CSS Relative Color Syntax: Auto-Generate Palettes from One Token

CSS relative color syntax — color(from baseColor channel1 channel2 channel3) — lets you derive new colors from existing ones by manipulating individual channels. It replaces complex color-mix() workarounds and makes it trivial to build tints, shades, and transparent variants from a single design token.

Problem: CSS colour palettes require maintaining dozens of manually derived tints, shades, and transparent variants — changing the brand colour means updating every hex value across the stylesheet independently.

Solution: Use the CSS Relative Color Syntax (oklch(from var(--color) calc(l + 0.1) c h)) to derive tints and shades from a single custom property. Combine with CSS color-mix() for blends. All variants update automatically when the base variable changes, eliminating manual palette maintenance.

The examples below lighten and darken a brand color using relative oklch syntax, generate hover states automatically, and create a full CSS palette from a single custom property.

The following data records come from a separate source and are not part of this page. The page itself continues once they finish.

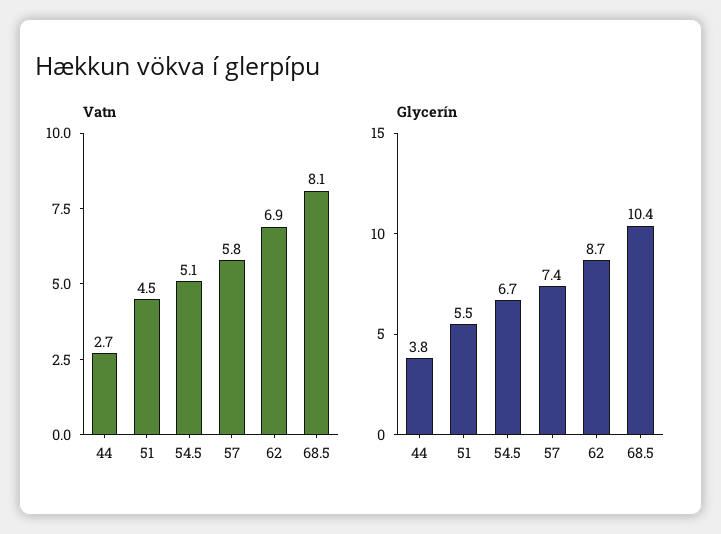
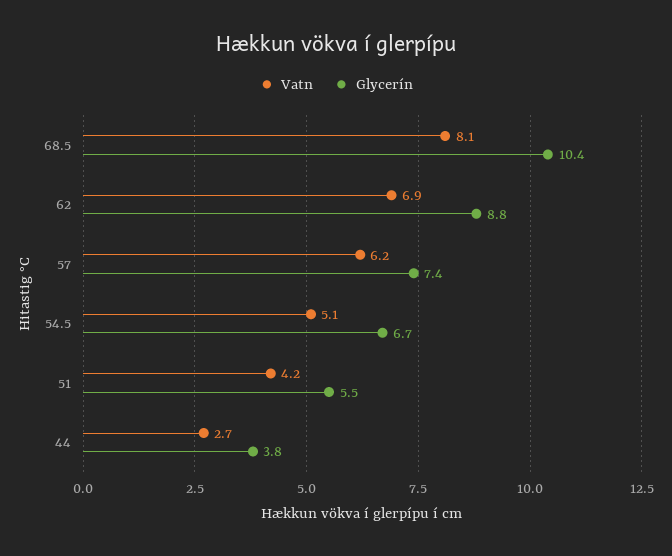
  {
    "Vatn": {
      "44": 2.7,
-     "51": 4.5,
+     "51": 4.2,
      "54.5": 5.1,
-     "57": 5.8,
+     "57": 6.2,
      "62": 6.9,
      "68.5": 8.1
    },
    "Glycerín": {
      "44": 3.8,
      "51": 5.5,
      "54.5": 6.7,
      "57": 7.4,
-     "62": 8.7,
+     "62": 8.8,
      "68.5": 10.4
    }
  }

/* Relative color syntax: color(from      / ) */

:root {
    --brand: oklch(55% 0.18 250);  /* single source of truth */
}

/* Lighten: increase lightness channel by 15% */
.btn-light {
    background: oklch(from var(--brand) calc(l + 0.15) c h);
}

/* Darken: decrease lightness */
.btn-dark {
    background: oklch(from var(--brand) calc(l - 0.15) c h);
}

/* Desaturate: reduce chroma */
.btn-muted {
    background: oklch(from var(--brand) l calc(c * 0.4) h);
}

/* Complementary color: rotate hue by 180° */
.btn-complementary {
    background: oklch(from var(--brand) l c calc(h + 180));
}

/* Transparent variant: set alpha channel */
.overlay {
    background: oklch(from var(--brand) l c h / 0.2);
}

/* Works with any color space — hsl example */
.btn-hsl-light {
    background: hsl(from var(--brand) h s calc(l + 20%));
}

/* Generate automatic hover state without JavaScript */
.btn {
    background: var(--brand);
    transition: background 0.2s;
}
.btn:hover {
    background: oklch(from var(--brand) calc(l + 0.08) c h);
}

Build a complete palette from one token:

/* Auto-generate a 9-step palette from --brand */
:root {
    --brand: oklch(55% 0.18 250);

    --color-50:  oklch(from var(--brand) 0.97 calc(c * 0.1) h);
    --color-100: oklch(from var(--brand) 0.93 calc(c * 0.2) h);
    --color-200: oklch(from var(--brand) 0.85 calc(c * 0.4) h);
    --color-300: oklch(from var(--brand) 0.76 calc(c * 0.6) h);
    --color-400: oklch(from var(--brand) 0.67 calc(c * 0.8) h);
    --color-500: var(--brand);                                    /* base */
    --color-600: oklch(from var(--brand) calc(l - 0.08) c h);
    --color-700: oklch(from var(--brand) calc(l - 0.16) c h);
    --color-800: oklch(from var(--brand) calc(l - 0.24) c h);
    --color-900: oklch(from var(--brand) 0.20 calc(c * 0.5) h);
}

/* Theme switching — change only the token, all palette updates automatically */
[data-theme="green"] { --brand: oklch(55% 0.17 145); }
[data-theme="red"]   { --brand: oklch(52% 0.22  25); }

NOTE: Relative color syntax is supported in Chrome 119+, Safari 16.4+, and Firefox 128+. Use @supports (color: oklch(from red l c h)) to progressively enhance — fall back to hardcoded palette values for older browsers. This feature eliminates most uses of Sass color functions like lighten() and darken() in modern CSS.